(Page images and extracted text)
*** Block opens ***
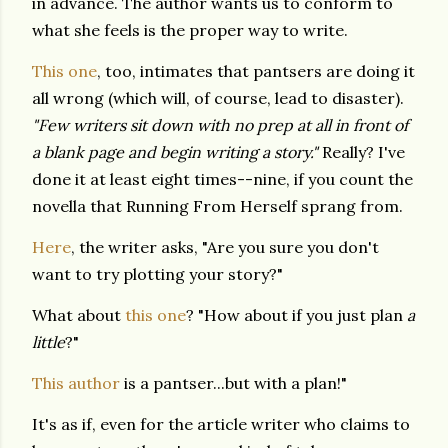
in advance. The author wants us to conform to
what she feels is the proper way to write.
This one
, too, intimates that pantsers are doing it
all wrong (which will, of course, lead to disaster).
"Few writers sit down with no prep at all in front of
a blank page and begin writing a story."
Really? I've
done it at least eight times--nine, if you count the
novella that Running From Herself sprang from.
Here
, the writer asks, "Are you sure you don't
want to try plotting your story?"
What about
this one
? "How about if you just plan
a
little
?"
This author
is a pantser...but with a plan!"
It's as if, even for the article writer who claims to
*** Block closes ***
• What you need to do
Output nothing but the entries above, exactly, once the pictures are removed.

• Answer below
in advance. The author wants us to conform to
what she feels is the proper way to write.
This one
, too, intimates that pantsers are doing it
all wrong (which will, of course, lead to disaster).
"Few writers sit down with no prep at all in front of
a blank page and begin writing a story."
Really? I've
done it at least eight times--nine, if you count the
novella that Running From Herself sprang from.
Here
, the writer asks, "Are you sure you don't
want to try plotting your story?"
What about
this one
? "How about if you just plan
a
little
?"
This author
is a pantser...but with a plan!"
It's as if, even for the article writer who claims to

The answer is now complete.